*** Opening MATERIAL PROVIDED ***

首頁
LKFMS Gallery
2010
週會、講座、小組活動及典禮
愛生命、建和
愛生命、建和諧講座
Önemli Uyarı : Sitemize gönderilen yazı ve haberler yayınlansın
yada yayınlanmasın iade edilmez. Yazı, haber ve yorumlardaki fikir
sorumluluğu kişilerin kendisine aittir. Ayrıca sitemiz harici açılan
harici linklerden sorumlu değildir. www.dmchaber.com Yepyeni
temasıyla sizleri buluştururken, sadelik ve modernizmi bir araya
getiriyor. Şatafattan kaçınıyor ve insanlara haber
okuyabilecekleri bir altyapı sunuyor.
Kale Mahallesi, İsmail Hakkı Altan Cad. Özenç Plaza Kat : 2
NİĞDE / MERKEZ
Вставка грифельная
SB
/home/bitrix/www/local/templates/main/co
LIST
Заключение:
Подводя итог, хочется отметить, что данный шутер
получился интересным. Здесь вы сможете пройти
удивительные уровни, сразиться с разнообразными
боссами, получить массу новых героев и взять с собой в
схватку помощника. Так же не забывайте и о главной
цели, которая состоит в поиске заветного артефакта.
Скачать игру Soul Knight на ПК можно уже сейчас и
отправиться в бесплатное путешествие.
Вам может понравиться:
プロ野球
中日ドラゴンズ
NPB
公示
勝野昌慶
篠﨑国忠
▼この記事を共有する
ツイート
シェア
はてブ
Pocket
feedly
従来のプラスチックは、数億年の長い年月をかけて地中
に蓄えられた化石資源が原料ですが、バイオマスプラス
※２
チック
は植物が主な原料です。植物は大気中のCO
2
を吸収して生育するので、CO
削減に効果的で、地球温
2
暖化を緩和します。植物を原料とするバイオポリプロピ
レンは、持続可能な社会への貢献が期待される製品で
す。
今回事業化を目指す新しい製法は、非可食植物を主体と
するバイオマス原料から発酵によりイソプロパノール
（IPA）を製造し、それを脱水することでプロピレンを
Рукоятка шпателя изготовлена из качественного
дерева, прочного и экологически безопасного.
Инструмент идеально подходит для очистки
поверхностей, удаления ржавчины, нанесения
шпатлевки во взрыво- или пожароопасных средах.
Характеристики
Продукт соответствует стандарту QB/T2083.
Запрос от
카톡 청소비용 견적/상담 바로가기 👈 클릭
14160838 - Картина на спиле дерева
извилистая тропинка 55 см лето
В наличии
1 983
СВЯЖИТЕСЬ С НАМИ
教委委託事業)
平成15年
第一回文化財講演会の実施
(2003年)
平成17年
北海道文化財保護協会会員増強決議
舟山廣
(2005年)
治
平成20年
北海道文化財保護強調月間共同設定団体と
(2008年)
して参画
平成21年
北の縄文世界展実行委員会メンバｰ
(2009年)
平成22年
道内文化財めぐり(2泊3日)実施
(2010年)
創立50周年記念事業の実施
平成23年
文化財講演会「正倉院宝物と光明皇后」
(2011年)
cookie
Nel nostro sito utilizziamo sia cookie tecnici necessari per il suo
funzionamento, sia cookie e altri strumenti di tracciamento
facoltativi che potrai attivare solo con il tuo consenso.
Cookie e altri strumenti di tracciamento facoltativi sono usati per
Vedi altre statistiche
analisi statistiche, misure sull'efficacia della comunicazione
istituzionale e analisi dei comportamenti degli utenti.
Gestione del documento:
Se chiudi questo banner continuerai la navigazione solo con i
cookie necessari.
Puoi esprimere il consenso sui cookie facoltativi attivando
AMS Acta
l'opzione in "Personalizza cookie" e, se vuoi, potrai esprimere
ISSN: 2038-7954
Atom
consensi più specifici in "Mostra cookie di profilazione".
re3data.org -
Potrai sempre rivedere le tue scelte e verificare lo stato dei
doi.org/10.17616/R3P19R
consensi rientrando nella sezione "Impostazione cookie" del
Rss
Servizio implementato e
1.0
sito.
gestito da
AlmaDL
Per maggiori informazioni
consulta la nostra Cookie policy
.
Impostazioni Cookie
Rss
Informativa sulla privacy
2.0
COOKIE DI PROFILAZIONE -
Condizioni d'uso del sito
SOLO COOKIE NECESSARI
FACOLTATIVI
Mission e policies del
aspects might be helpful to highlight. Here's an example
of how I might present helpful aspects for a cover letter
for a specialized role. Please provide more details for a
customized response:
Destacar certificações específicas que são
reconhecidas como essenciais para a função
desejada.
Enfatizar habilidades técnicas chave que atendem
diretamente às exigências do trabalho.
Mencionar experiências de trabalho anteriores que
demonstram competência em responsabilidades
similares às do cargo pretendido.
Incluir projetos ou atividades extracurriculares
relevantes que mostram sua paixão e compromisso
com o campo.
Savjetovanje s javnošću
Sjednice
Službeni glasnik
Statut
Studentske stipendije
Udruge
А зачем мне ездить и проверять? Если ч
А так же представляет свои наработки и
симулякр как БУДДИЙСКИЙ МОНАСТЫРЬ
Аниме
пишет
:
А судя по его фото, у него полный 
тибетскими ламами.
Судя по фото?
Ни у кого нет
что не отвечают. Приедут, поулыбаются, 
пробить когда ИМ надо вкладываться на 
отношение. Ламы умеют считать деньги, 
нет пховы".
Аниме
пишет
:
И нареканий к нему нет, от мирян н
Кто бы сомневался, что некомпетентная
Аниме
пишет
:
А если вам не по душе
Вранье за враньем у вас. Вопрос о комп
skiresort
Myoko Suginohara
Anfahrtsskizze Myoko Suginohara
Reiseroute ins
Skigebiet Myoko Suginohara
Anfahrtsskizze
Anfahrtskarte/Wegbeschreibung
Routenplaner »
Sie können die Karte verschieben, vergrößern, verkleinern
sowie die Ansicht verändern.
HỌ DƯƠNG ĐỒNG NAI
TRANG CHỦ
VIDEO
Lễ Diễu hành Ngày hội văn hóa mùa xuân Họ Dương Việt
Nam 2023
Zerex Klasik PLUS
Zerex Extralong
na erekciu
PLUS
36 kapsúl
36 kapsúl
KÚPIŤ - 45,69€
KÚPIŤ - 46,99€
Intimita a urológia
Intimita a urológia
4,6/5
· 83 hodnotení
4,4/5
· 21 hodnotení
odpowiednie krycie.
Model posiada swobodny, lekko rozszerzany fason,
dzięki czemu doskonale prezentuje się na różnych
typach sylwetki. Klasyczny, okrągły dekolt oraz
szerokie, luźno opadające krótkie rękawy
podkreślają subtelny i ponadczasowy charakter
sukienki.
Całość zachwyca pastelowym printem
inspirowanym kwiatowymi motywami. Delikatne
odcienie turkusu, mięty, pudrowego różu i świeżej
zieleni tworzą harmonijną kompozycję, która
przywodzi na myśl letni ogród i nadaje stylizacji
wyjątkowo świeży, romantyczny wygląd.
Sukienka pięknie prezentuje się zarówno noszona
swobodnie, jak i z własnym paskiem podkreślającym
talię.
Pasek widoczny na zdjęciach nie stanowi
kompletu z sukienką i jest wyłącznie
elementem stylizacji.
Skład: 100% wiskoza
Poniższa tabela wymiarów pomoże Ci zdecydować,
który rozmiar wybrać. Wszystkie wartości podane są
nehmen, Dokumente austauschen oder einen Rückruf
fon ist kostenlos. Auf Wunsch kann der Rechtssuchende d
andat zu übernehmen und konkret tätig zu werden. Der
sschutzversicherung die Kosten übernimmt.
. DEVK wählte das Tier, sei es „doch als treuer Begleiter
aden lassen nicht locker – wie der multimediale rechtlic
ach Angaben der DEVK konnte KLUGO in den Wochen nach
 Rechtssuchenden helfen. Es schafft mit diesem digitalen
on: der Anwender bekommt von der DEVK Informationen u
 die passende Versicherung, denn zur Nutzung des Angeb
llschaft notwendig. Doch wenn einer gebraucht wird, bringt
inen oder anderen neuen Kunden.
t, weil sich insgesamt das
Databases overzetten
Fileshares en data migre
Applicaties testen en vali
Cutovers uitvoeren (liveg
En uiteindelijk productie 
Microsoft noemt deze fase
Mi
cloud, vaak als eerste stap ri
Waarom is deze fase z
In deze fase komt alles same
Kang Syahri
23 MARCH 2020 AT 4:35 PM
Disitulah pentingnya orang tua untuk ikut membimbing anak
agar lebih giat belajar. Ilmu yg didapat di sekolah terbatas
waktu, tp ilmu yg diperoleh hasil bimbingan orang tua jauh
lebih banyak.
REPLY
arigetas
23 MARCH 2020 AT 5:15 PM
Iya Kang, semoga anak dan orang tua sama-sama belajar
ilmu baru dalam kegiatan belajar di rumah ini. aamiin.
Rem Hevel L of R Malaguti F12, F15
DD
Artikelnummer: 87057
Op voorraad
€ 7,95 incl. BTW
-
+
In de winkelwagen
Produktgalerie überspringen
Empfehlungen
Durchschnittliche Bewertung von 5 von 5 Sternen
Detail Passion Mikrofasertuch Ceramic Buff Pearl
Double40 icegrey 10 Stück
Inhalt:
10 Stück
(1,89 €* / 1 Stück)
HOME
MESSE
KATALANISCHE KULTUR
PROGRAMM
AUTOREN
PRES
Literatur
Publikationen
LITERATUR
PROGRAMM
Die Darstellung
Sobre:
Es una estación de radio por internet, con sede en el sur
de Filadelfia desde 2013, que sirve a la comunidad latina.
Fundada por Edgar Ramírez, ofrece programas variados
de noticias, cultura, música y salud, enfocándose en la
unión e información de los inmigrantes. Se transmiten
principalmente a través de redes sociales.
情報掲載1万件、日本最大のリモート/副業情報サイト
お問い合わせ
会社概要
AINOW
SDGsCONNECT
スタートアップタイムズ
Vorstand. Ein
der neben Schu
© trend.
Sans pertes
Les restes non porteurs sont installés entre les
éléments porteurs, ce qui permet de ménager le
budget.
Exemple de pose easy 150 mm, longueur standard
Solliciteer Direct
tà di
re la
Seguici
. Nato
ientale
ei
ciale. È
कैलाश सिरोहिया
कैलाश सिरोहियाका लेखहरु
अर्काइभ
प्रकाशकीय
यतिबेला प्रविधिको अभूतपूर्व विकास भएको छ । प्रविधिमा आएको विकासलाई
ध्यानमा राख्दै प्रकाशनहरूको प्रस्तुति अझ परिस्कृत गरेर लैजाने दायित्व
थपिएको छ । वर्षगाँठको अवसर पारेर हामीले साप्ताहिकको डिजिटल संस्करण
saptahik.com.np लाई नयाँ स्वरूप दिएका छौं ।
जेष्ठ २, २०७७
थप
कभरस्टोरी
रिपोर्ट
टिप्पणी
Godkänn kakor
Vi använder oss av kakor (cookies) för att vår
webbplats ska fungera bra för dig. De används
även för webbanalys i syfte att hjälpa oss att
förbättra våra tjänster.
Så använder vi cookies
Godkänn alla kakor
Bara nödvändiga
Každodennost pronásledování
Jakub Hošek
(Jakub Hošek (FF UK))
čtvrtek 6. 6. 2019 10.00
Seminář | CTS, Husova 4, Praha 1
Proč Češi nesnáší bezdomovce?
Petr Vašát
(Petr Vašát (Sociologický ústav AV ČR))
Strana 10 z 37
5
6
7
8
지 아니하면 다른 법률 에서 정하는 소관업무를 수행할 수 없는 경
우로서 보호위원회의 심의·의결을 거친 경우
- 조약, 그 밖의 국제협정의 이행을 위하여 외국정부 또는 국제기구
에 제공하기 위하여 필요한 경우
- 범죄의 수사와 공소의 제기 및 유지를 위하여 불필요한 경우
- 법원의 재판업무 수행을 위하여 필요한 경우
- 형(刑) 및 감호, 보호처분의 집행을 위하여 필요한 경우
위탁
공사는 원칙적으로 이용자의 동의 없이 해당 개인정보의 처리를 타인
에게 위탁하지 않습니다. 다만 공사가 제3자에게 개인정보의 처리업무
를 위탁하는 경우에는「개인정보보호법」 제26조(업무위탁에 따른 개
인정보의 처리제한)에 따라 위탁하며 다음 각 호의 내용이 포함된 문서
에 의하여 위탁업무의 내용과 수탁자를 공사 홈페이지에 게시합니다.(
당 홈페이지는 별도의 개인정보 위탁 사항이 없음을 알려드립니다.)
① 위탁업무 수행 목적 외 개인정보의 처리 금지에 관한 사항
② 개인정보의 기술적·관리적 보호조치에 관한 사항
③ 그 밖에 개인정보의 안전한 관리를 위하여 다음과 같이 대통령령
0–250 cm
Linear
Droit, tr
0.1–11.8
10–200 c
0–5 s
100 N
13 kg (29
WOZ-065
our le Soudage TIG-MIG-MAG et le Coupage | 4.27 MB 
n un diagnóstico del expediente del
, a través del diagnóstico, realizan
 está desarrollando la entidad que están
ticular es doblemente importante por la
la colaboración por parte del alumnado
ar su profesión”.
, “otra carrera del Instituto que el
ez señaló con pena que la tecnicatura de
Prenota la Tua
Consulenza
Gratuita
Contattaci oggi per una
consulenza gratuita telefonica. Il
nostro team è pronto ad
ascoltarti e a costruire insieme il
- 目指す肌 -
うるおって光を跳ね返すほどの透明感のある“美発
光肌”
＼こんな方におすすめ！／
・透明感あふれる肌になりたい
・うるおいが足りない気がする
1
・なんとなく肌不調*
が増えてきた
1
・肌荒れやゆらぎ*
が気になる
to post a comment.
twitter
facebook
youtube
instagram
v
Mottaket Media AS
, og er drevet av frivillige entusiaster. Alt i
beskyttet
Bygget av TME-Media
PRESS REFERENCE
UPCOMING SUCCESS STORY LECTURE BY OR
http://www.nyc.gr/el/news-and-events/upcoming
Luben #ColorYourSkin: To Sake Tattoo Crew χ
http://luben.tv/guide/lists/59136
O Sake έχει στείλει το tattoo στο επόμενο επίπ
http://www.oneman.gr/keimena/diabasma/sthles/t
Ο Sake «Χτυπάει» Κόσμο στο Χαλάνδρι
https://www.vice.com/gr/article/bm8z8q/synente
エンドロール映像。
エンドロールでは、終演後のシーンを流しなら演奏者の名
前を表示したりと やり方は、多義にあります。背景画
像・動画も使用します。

*** Closing MATERIAL PROVIDED ***

YOUR INSTRUCTIONS :: Above is a listing; print exactly its lines from the one with "In deze fase komt alles same" through the one with "Artikelnummer: 87057", and no other lines.

RESPONSE TO THIS TASK ::
In deze fase komt alles same
Kang Syahri
23 MARCH 2020 AT 4:35 PM
Disitulah pentingnya orang tua untuk ikut membimbing anak
agar lebih giat belajar. Ilmu yg didapat di sekolah terbatas
waktu, tp ilmu yg diperoleh hasil bimbingan orang tua jauh
lebih banyak.
REPLY
arigetas
23 MARCH 2020 AT 5:15 PM
Iya Kang, semoga anak dan orang tua sama-sama belajar
ilmu baru dalam kegiatan belajar di rumah ini. aamiin.
Rem Hevel L of R Malaguti F12, F15
DD
Artikelnummer: 87057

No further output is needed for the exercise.